Farmers are busy people with a lot of equipment and data at their fingertips. However, the task of entering the same data into four or five different systems is time-consuming and redundant. I’d like to see more tech companies move to an open API system where the information can be shared between apps. Having the information flow freely between the systems would better equip farmers to make informed decisions. The argument, of course, is that each company’s software is proprietary, but an increase in collaboration and knowledge-sharing makes it easier for the end-user, who is ultimately footing the bill.  Make it easy for us to use your app!

Consider flat-fee payment for large farms

The majority of ag-tech companies, whether it be software or fertilizer, operate on an acre-based pay system.
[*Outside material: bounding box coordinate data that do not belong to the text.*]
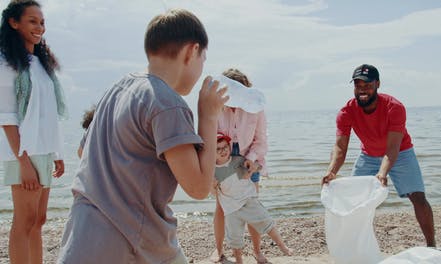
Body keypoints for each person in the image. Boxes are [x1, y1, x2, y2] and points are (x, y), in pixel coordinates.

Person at [57, 9, 228, 264]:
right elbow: (199, 187)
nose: (202, 66)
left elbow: (84, 152)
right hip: (133, 241)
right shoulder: (168, 103)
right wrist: (208, 117)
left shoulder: (118, 88)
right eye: (203, 58)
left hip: (82, 234)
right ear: (192, 51)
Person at [322, 64, 436, 247]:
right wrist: (332, 171)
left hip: (401, 152)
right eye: (358, 86)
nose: (362, 90)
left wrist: (382, 174)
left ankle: (432, 246)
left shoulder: (394, 107)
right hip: (368, 155)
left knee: (418, 198)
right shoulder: (346, 112)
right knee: (356, 202)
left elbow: (392, 148)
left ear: (377, 84)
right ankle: (357, 247)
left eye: (367, 85)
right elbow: (340, 147)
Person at [0, 1, 67, 263]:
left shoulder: (40, 63)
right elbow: (6, 118)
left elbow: (49, 113)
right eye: (32, 21)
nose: (39, 27)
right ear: (14, 23)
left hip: (44, 148)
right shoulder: (6, 62)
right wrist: (23, 161)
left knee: (38, 220)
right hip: (24, 151)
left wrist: (57, 152)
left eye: (41, 22)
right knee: (24, 220)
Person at [211, 68, 268, 263]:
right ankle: (218, 251)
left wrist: (251, 160)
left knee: (251, 205)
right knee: (221, 207)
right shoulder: (216, 106)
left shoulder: (256, 107)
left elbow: (261, 141)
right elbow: (208, 140)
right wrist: (211, 171)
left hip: (249, 162)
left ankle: (257, 251)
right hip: (222, 162)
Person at [213, 133, 291, 263]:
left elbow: (258, 167)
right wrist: (212, 185)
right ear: (212, 152)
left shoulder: (237, 161)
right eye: (218, 149)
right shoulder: (213, 171)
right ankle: (239, 260)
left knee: (266, 222)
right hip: (231, 209)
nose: (223, 151)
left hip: (248, 201)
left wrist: (254, 168)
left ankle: (283, 246)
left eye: (225, 147)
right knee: (235, 238)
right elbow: (212, 192)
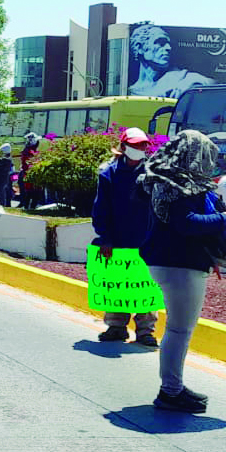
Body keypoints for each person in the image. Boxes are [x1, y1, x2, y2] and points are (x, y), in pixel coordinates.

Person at [137, 130, 226, 413]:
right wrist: (223, 219)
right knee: (179, 329)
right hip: (180, 264)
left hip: (165, 261)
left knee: (177, 328)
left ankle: (173, 387)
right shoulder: (181, 184)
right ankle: (171, 391)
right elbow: (186, 223)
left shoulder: (161, 178)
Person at [92, 127, 158, 346]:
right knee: (117, 284)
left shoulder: (152, 174)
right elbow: (101, 209)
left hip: (147, 240)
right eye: (135, 145)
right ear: (123, 147)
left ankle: (145, 330)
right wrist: (106, 238)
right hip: (117, 239)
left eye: (143, 145)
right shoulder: (108, 174)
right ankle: (116, 327)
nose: (140, 149)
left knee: (144, 286)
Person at [127, 23, 214, 98]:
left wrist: (193, 86)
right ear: (140, 48)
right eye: (161, 42)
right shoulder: (131, 92)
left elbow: (216, 85)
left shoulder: (182, 79)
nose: (168, 48)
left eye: (169, 44)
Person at [19, 133, 42, 210]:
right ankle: (30, 207)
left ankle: (29, 206)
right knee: (32, 192)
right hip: (30, 175)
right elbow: (28, 163)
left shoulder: (28, 151)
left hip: (29, 174)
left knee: (30, 192)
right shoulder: (29, 152)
It may sound fair (the bigger you are, the more money you pay) but it actually penalizes larger, well-run farms that require less intervention and hand-holding than some smaller operations. In essence, larger farms can be less work for these companies. In my opinion, acre-based payments can work up to a limit, 1,000 acres for example, but after that it should be converted to a flat fee.

Creative payment plan for first adopters

Many tech companies don’t have anyone on staff who has ever lived or worked on a farm. And, that’s ok. You don’t need to have agriculture experience to run a successful ag-tech company. But, you do need pilot programs, beta users and first adopters to come onboard. The first farmers who sign up with new tech companies are vital to its success – they will provide valuable feedback and insight, allowing the company to strengthen its offering and value proposition. For those farmers, an alternate system of payment should be considered, whether it be reduced payments, stock options, etc.

We can learn a lot from the tech industry

Several years ago, I was invited to be an advisor at Granular, what has become arguably one of the most successful farm management software companies out there today. To be honest, I was skeptical.

I questioned what a bunch of young tech guys from California could teach me about farming. After many meetings and conversations, we were able to learn a lot from each other. They would present their idea and I would tell them if it would work on a farm or if it was something I thought farmers would actually use. And, with a few lines of code, they could create an algorithm that would help us increase our decision speed, knowledge base and our profit margin.

I was also energized by their wholehearted belief in their idea, their ability to sell that idea, and their willingness to pivot and iterate on it until they got it right. It’s a key philosophy on our farm now too – we never stop looking for efficiencies and constant improvements. As farmers, we have more in common with the tech industry than you might think.